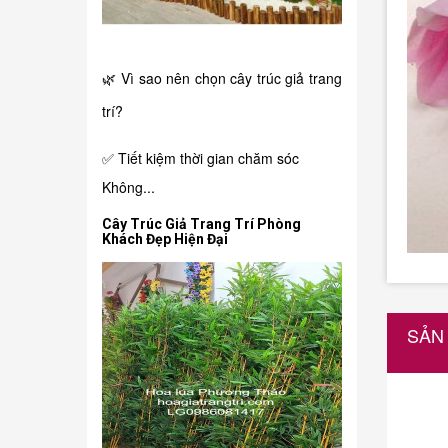
🌿 Vì sao nên chọn cây trúc giả trang
trí?
✅ Tiết kiệm thời gian chăm sóc
Không...
Cây Trúc Giả Trang Trí Phòng
Khách Đẹp Hiện Đại
SẢN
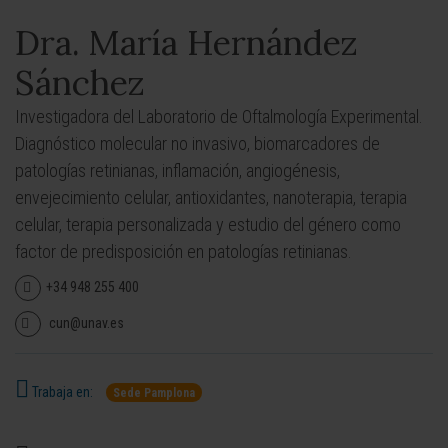
Dra. María Hernández
Sánchez
Investigadora del Laboratorio de Oftalmología Experimental.
Diagnóstico molecular no invasivo, biomarcadores de
patologías retinianas, inflamación, angiogénesis,
envejecimiento celular, antioxidantes, nanoterapia, terapia
celular, terapia personalizada y estudio del género como
factor de predisposición en patologías retinianas.
+34 948 255 400
cun@unav.es
Trabaja en:
Sede Pamplona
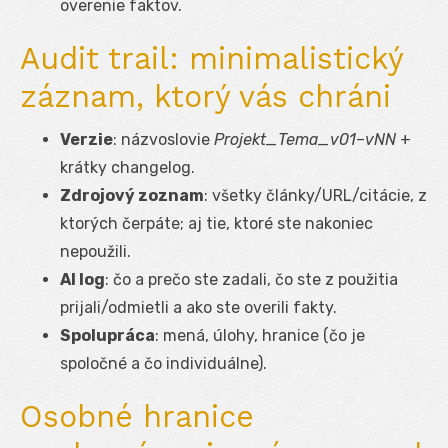
overenie faktov.
Audit trail: minimalistický
záznam, ktorý vás chráni
Verzie
: názvoslovie
Projekt_Tema_v01–vNN
+
krátky changelog.
Zdrojový zoznam
: všetky články/URL/citácie, z
ktorých čerpáte; aj tie, ktoré ste nakoniec
nepoužili.
AI log
: čo a prečo ste zadali, čo ste z použitia
prijali/odmietli a ako ste overili fakty.
Spolupráca
: mená, úlohy, hranice (čo je
spoločné a čo individuálne).
Osobné hranice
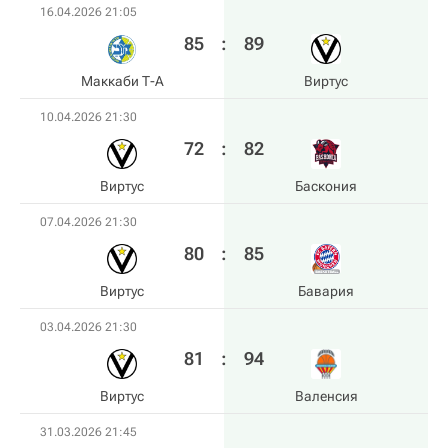
16.04.2026 21:05
85
:
89
Маккаби Т-А
Виртус
10.04.2026 21:30
72
:
82
Виртус
Баскония
07.04.2026 21:30
80
:
85
Виртус
Бавария
03.04.2026 21:30
81
:
94
Виртус
Валенсия
31.03.2026 21:45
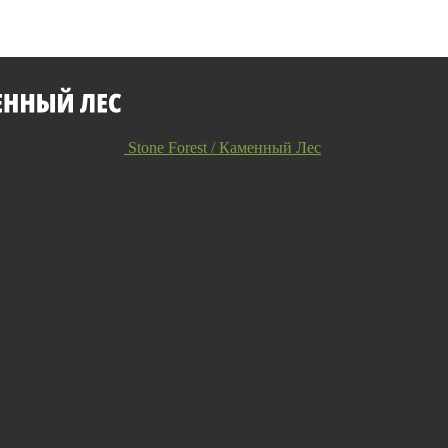
Stone Forest / Каменный Лес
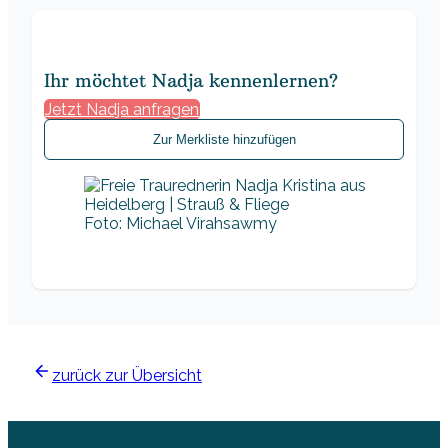
Ihr möchtet Nadja kennenlernen?
Jetzt Nadja anfragen
Zur Merkliste hinzufügen
Foto: Michael Virahsawmy
zurück zur Übersicht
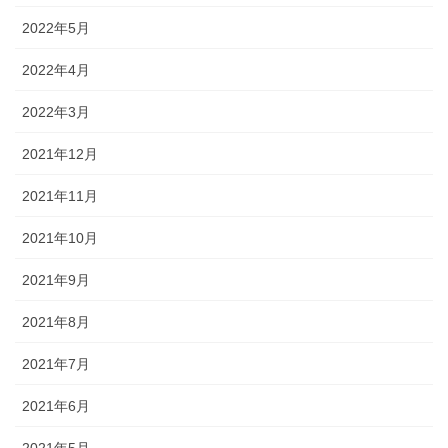
2022年5月
2022年4月
2022年3月
2021年12月
2021年11月
2021年10月
2021年9月
2021年8月
2021年7月
2021年6月
2021年5月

++++++++

- [WORK ITEM]: Can you quote every one of the lines above word for word, leaving out the pictures?

- [EXPECTED OUTPUT]:
🌿 Vì sao nên chọn cây trúc giả trang
trí?
✅ Tiết kiệm thời gian chăm sóc
Không...
Cây Trúc Giả Trang Trí Phòng
Khách Đẹp Hiện Đại
SẢN
Dra. María Hernández
Sánchez
Investigadora del Laboratorio de Oftalmología Experimental.
Diagnóstico molecular no invasivo, biomarcadores de
patologías retinianas, inflamación, angiogénesis,
envejecimiento celular, antioxidantes, nanoterapia, terapia
celular, terapia personalizada y estudio del género como
factor de predisposición en patologías retinianas.
+34 948 255 400
cun@unav.es
Trabaja en:
Sede Pamplona
overenie faktov.
Audit trail: minimalistický
záznam, ktorý vás chráni
Verzie
: názvoslovie
Projekt_Tema_v01–vNN
+
krátky changelog.
Zdrojový zoznam
: všetky články/URL/citácie, z
ktorých čerpáte; aj tie, ktoré ste nakoniec
nepoužili.
AI log
: čo a prečo ste zadali, čo ste z použitia
prijali/odmietli a ako ste overili fakty.
Spolupráca
: mená, úlohy, hranice (čo je
spoločné a čo individuálne).
Osobné hranice
16.04.2026 21:05
85
:
89
Маккаби Т-А
Виртус
10.04.2026 21:30
72
:
82
Виртус
Баскония
07.04.2026 21:30
80
:
85
Виртус
Бавария
03.04.2026 21:30
81
:
94
Виртус
Валенсия
31.03.2026 21:45
Stone Forest / Каменный Лес
Ihr möchtet Nadja kennenlernen?
Jetzt Nadja anfragen
Zur Merkliste hinzufügen
Foto: Michael Virahsawmy
zurück zur Übersicht
2022年5月
2022年4月
2022年3月
2021年12月
2021年11月
2021年10月
2021年9月
2021年8月
2021年7月
2021年6月
2021年5月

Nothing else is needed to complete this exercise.